__Directive__.
Print every line below. Match each one exactly.

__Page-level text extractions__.
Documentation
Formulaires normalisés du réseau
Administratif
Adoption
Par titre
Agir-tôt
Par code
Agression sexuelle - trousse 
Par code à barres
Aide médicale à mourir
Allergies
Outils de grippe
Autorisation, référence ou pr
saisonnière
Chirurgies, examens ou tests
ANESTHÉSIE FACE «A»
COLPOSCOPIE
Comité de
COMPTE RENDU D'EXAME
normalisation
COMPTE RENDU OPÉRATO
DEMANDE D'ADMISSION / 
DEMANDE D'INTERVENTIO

__Task answer__.
Documentation
Formulaires normalisés du réseau
Administratif
Adoption
Par titre
Agir-tôt
Par code
Agression sexuelle - trousse 
Par code à barres
Aide médicale à mourir
Allergies
Outils de grippe
Autorisation, référence ou pr
saisonnière
Chirurgies, examens ou tests
ANESTHÉSIE FACE «A»
COLPOSCOPIE
Comité de
COMPTE RENDU D'EXAME
normalisation
COMPTE RENDU OPÉRATO
DEMANDE D'ADMISSION / 
DEMANDE D'INTERVENTIO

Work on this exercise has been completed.